Welsh Secretary Cheryl Gillan said Lord Livsey had "made an invaluable contribution to political life in Wales in both the House of Commons and the House of Lords" and would be remembered in "high regard".

Lord Livsey leaves a wife, two sons, and a daughter.

Brought up in Talgarth, Breconshire, he entered Parliament in a by-election in Brecon and Radnorshire in 1985 and held the seat by just 56 votes in the 1987 general election.

He became Welsh Liberal Democrat leader in 1988 but lost his seat by 130 votes in the 1992 election.
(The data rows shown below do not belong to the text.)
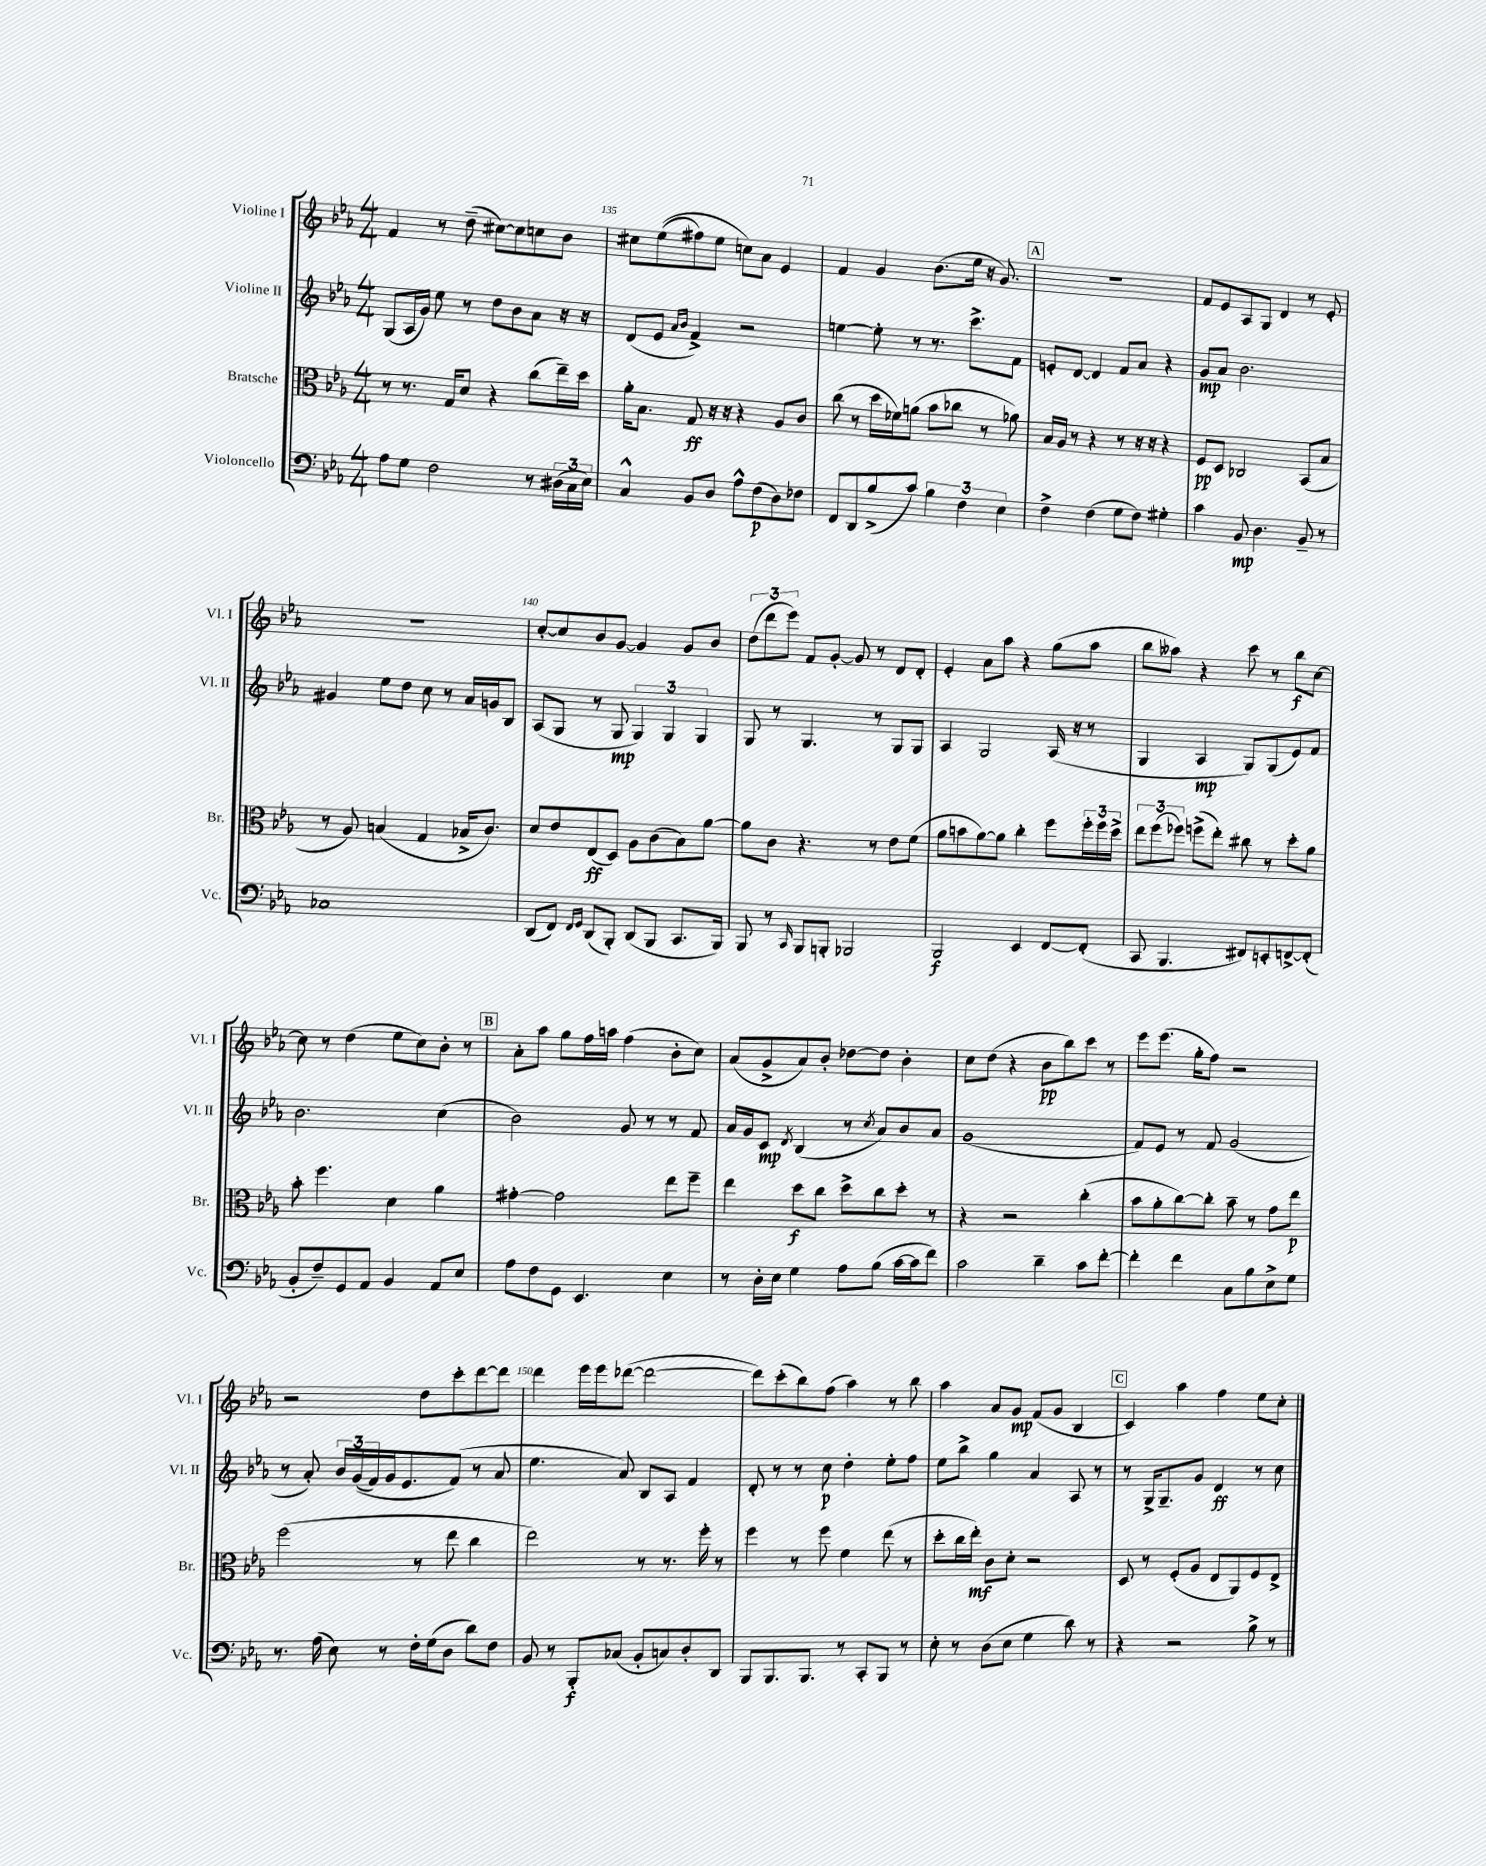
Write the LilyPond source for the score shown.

<<
\new StaffGroup <<
\new Staff = "s0" \with { instrumentName = "Violine I" shortInstrumentName = "Vl. I" } {
    \clef treble \key ees \major \numericTimeSignature \time 4/4
    f'4 r8 d''8--( cis''8~) cis''8 c''8 bes'8 |
    cis''8 ees''8(\( fis''8) ees''8 c''8\) aes'8 ees'4 |
    f'4 g'4 bes'8.( ees''16 r16 g'8.) |
    \mark \markup { \box "A" } R1 |
    f'8 ees'8 aes8 g8 d'4 r8 ees'8-. |
    r1 |
    c''8~-. c''8 bes'8 g'8~ g'4 g'8 bes'8 |
    \tuplet 3/2 { d''8( d'''8 ees'''8) } f'8 g'8~-. g'8 r8 d'8 d'8-. |
    ees'4-. aes'8 aes''8 r4 g''8( aes''8 |
    bes''8 aeses''8) r4 c'''8 r8 bes''8\f c''8~ |
    c''8 r8 d''4( ees''8 c''8) bes'8-. r8 |
    \mark \markup { \box "B" } aes'8-. aes''8 g''8 f''16 a''16 f''4( bes'8-. c''8) |
    aes'8( g'8-> aes'8) bes'8-. des''8~ des''8 bes'4-. |
    c''8 d''8( r4 bes'8\pp bes''8) c'''8 r8 |
    ees'''8 ees'''8.( g''16-. f''8) r2 |
    r2 d''8 c'''8-. d'''8~ d'''8 |
    d'''4 ees'''16 ees'''16 des'''8~( des'''2~ |
    des'''8) c'''8-.( bes''8) f''8( aes''4) r8 bes''8 |
    aes''4 aes'8 g'8\mp f'8( g'8 bes4 |
    \mark \markup { \box "C" } c'4) aes''4 f''4 ees''8 c''8-. \bar "|." |
}
\new Staff = "s1" \with { instrumentName = "Violine II" shortInstrumentName = "Vl. II" } {
    \clef treble \key ees \major \numericTimeSignature \time 4/4
    g8( aes16 g'16) ees''8 r8 d''8 bes'8 aes'8 r16 r16 |
    d'8( ees'8 \grace { aes'16 bes'16 } f'4->) r2 |
    e''4~ e''8-. r8 r8. c'''8.-> f'8 |
    \mark \markup { \box "A" } e'8-. d'8~ d'4 f'8 aes'8 r4 |
    g'8\mp aes'8 bes'2. |
    gis'4 ees''8 d''8 c''8 r8 aes'16 g'16 bes8 |
    aes8( g8 r8 g8\mp \tuplet 3/2 { g4) g4 g4 } |
    g8 r8 g4. r8 g8 g8 |
    aes4 g2 aes16( r16 r8 |
    g4 aes4\mp g8) g8( ees'8) f'8 |
    bes'2. c''4( |
    \mark \markup { \box "B" } bes'2) g'8 r8 r8 f'8 |
    aes'16 g'16 c'8\mp \acciaccatura { d'8 } bes4( r8 \acciaccatura { c''8 } aes'8) bes'8 aes'8 |
    g'1( |
    f'8) ees'8 r8 f'8 g'2( |
    r8 aes'8-.) \tuplet 3/2 { bes'16 g'16(\( f'16) } g'16 ees'8. f'8(\) r8 aes'8 |
    ees''4. aes'8) bes8 aes8 f'4 |
    d'8-. r8 r8 c''8\p d''4-. ees''8-. f''8 |
    ees''8 bes''8-> g''4 aes'4 aes8 r8 |
    \mark \markup { \box "C" } r8 g16-> g8.-- g'8 d'4\ff r8 c''8 \bar "|." |
}
\new Staff = "s2" \with { instrumentName = "Bratsche" shortInstrumentName = "Br." } {
    \clef alto \key ees \major \numericTimeSignature \time 4/4
    r8 r8. g16 d'8 r4 c''8( ees''16--) d''16 |
    aes'16-. bes8. g8\ff r16 r16 r4 aes8 c'8 |
    c''8( r8 d''16 fes'16) a'8( bes'8 ces''8 r8 aes'8) |
    \mark \markup { \box "A" } bes16 aes16 r8 r4 r8 r16 r16 r4 |
    f8\pp d8 ces2 bes,8( bes8 |
    r8 aes8) b4( g4 bes16-> c'8.) |
    d'8 ees'8 ees8\ff( d8) aes8 c'8( bes8) aes'8~ |
    aes'8 c'8 r4. r8 ees'8 f'8( |
    aes'8 b'8 aes'8~) aes'8 c''4-. f''8 \tuplet 3/2 { f''16-. f''16 d''16-> } |
    \tuplet 3/2 { ees''8 f''8( fes''8) } f''8->( ees''8-.) cis''8 r8 d''8-. aes'8 |
    bes'8-. f''4. d'4 aes'4 |
    \mark \markup { \box "B" } gis'4~-. gis'2 ees''8 f''8-- |
    ees''4 d''8\f c''8 d''8-> c''8 d''8-. r8 |
    r4 r2 c''4-.( |
    bes'8 aes'8-. c''8~) c''8-. bes'8-- r8 g'8 ees''8\p |
    f''2( r8 ees''8 c''4 |
    ees''2) r8 r8. f''16-. r8 |
    f''4 r8 f''8 f'4 ees''8( r8 |
    d''8-. c''16 ees''16-.\mf) c'8 d'8-. r2 |
    \mark \markup { \box "C" } d8 r8 f8-.( aes8 ees8 aes,8) f8 ees8-> \bar "|." |
}
\new Staff = "s3" \with { instrumentName = "Violoncello" shortInstrumentName = "Vc." } {
    \clef bass \key ees \major \numericTimeSignature \time 4/4
    aes8 g8 f2 r8 \tuplet 3/2 { dis16( c16 ees16) } |
    c4-^ bes,8 d8 aes8-^ f8\p( d8) fes8 |
    f,8 d,8 bes8->( c'8) \tuplet 3/2 { bes4 f4 ees4 } |
    \mark \markup { \box "A" } f4-> f4( g8 f8) gis4-. |
    c'4 bes,8\mp d4. bes,8-- r8 |
    ces1 |
    d,8( f,8) \grace { f,16 g,16 } d,8( bes,,8-.) d,8( bes,,8 c,8. bes,,16) |
    bes,,8 r8 \grace { c,16 } bes,,8 b,,8-. bes,,2 |
    bes,,2\f ees,4 f,8~ f,8-.( |
    c,8 bes,,4. fis,8) e,8-. f,8~-> f,8-.( |
    bes,8-. f8--) g,8 aes,8 bes,4 aes,8 ees8 |
    \mark \markup { \box "B" } aes8 f8 g,8 ees,4. ees4 |
    r8 d16-. ees16 g4 aes8 bes8( c'16~ c'16 f'8) |
    c'2 d'4-- c'8 f'8~-. |
    f'4-. f'4 c8 bes8 ees8-> g8 |
    r8. aes16( ees8) r8 f16-. g16( d8 d'8) f8 |
    bes,8 r8 bes,,8-.\f ces8( bes,8-. c8) d8-. d,8 |
    bes,,8 bes,,8. bes,,8. r8 c,8-. bes,,8 r8 |
    ees8-. r8 d8( ees8 g4 d'8) r8 |
    \mark \markup { \box "C" } r4 r2 bes8-> r8 \bar "|." |
}
>>
>>
\layout { \context { \Score currentBarNumber = #134 \override BarNumber.break-visibility = ##(#f #t #t) barNumberVisibility = #(every-nth-bar-number-visible 5) } }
He was re-elected five years later becoming Liberal Democrat Shadow Welsh Secretary. He became a peer after standing down as an MP in 2001.

Image caption,
Lord Livsey was respected across the political spectrum

Lord Livsey played a leading role in the Yes campaign in the Welsh assembly referendum in 1997 and took to the stage alongside then Welsh Secretary Ron Davies and the other campaign leaders as the narrow result in favour of devolution was announced.

He had a close connection with the Brecon and Radnor area all his life, as Trustee of the Campaign for the Protection of Rural Wales and chairman of the Brecon Jazz Festival.

Lord Livsey was also a member of Talgarth Male Choir and appeared with them at the Royal Albert Hall last year for a Welsh Association of Male Voice Choirs concert.

Choir secretary Richard Williams said: "He was a bass and he enjoyed singing, and we enjoyed seeing him.

"He was very much a local man even though he was a national figure. Everybody liked him because he had no airs and graces - he was just a choir member."

The peer helped found the Welsh Agricultural College in Aberystwyth and was a senior lecturer in Farm Management from 1971 to 1985.

President of the Farmers' Union of Wales, Gareth Vaughan, said Lord Livsey was a "good friend" to agriculture in the Lords.

'A friend'

"When we had an issue it was very easy to pick up the phone to Lord Livsey," he said.

"It is so important for us to have people in authority who understand the ways of the countryside. That is not the case in many quarters, but that certainly couldn't be said of Lord Livsey, who was well versed in the ways of the agricultural industry.

"Apart from that, he was a very, very popular man and politician, and not just with his own party but across the political spectrum."

Peter Florence, director of Hay Festival and the Brecon Jazz Festival, said Lord Livsey was an "ideal and gracious lord".

He said the peer had served as a president of Brecon jazz and as vice-president of the literary festival for 20 years, and was "exhaustively generous with his time and counsel".

"He was an incredibly civil gentleman," said Mr Florence.

"Throughout the time I worked with him, he was constantly finding ways of connecting people and championing the rural community.

"He wasn't just an MP to his constituents, he was a friend who offered vital advice and support. He was always accessible and people could always take their problems to him."